La storia di Lin

II parte

Ho cercato un altro impiego tramite il passaparola tra connazionali e rispondendo ad annunci di lavoro in cinese affissi in negozi nella zona di Paolo Sarpi a Milano.

Così ho conosciuto una donna cinese che mi ha portato in un nuovo laboratorio tessile, il proprietario mi ha spiegato che il lavoro non era molto: 10 ore al giorno senza riposo settimanale con vitto e alloggio e 500 euro al mese…ho subito accettato.

Il proprietario mi ha aumentato l’orario di lavoro fino a 17 ore al giorno lasciando invariato lo stipendio.

Ho litigato con lui perché mi sentivo truffata, ma non è servito a niente.

Iniziavamo a lavorare alle 6 del mattino fino a mezzanotte, sospendevamo per mangiare 3 pasti al giorno per una tempo di 20 minuti a pausa.

Il laboratorio era organizzato nella stesso appartamento nel quale vivevamo. Noi operai dormivamo in una stanza vicino a quella dei padroni. Lavoravamo, mangiavamo, dormivamo…vivevamo sempre nello stesso luogo. Era impossibile uscire. Non eravamo segregati, ma non c’era tempo.

Eravamo 7 operai a condividere il poco spazio, lavorando in un luogo poco illuminato, malsano per i fumi delle colorazioni dei tessuti, senza l’uso di guanti o protezioni, col rischio di compromettere in modo irreparabile la nostra salute.

Dopo un anno in questa situazione ho deciso di andarmene e di denunciare la situazione di grave sfruttamento cui vengono sottoposti cittadini cinesi senza permesso di soggiorno, senza conoscenza della lingua italiana, costretti ad accettare le disumane condizioni imposte da connazionali senza scrupoli.

Ho incontrato delle persone che mi hanno spiegato che esiste una legge che garantisce la protezione all’aiuto ai cittadini stranieri sfruttati e maltrattati: io all’inizio non pensavo che riguardasse me e la mia condizione, in fondo riuscivo a guadagnare qualche soldo e poi avevo un contratto di lavoro!

Solo con l’aiuto di alcuni operatori ho capito che il mio non era un contratto regolare e che mi stavano sfruttando.

Ho deciso così di denunciare la mia storia.

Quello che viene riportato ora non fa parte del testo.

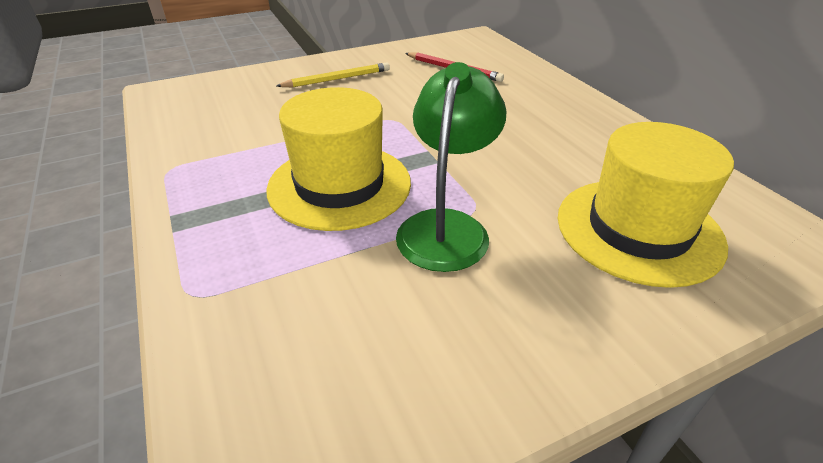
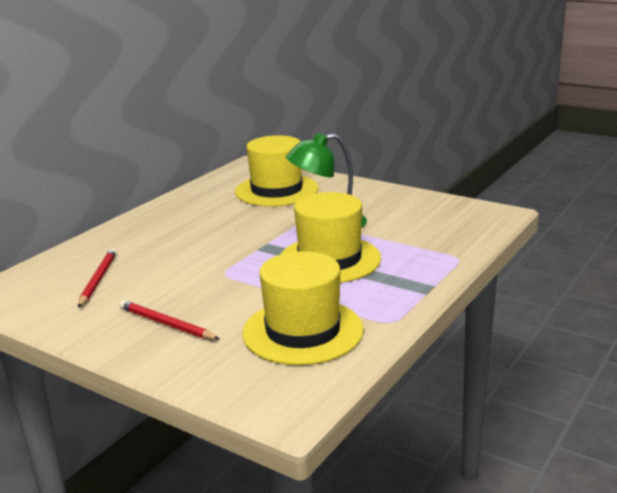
camera: 120 degrees left, 15 degrees down
yellow pencil [276,62,390,87] -> red pencil [119,300,220,340]
none -> yellow hat [243,251,364,365]

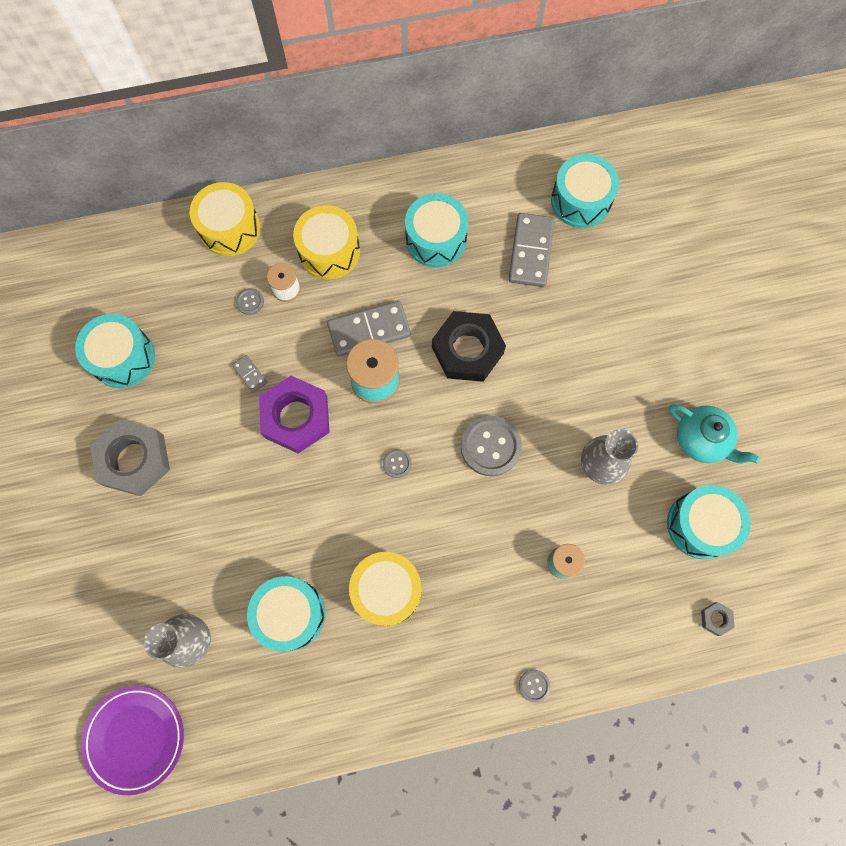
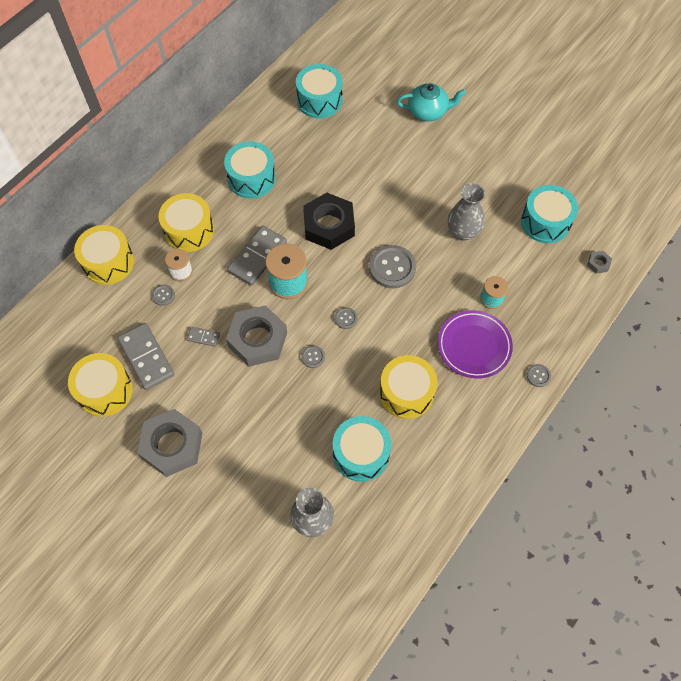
camera: 40 degrees left, 10 degrees down
turquoise drum [75,314,155,388] -> yellow drum [68,353,133,417]
purple plate [81,686,184,795] -> purple plate moved to [438,310,513,379]
purple nut [259,376,330,453] -> grey nut [226,306,287,367]
grey domino [509,213,555,287] -> grey domino moved to [117,323,174,390]
turquoise teapot [669,404,760,463] -> turquoise teapot moved to [397,83,466,121]
none -> grey button [301,346,325,368]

Dopo aver sporto denuncia sono stata inserita in un percorso di protezione sociale ottenendo un permesso di soggiorno per motivi umanitari, col quale spero di poter ricominciare a vivere in Italia in modo regolare.

Sto studiando l’italiano e sto imparando a cercare lavoro fuori dai circuiti gestiti da connazionali. È difficile ma mi sto impegnando…mio figlio in Cina ha bisogno del mio aiuto!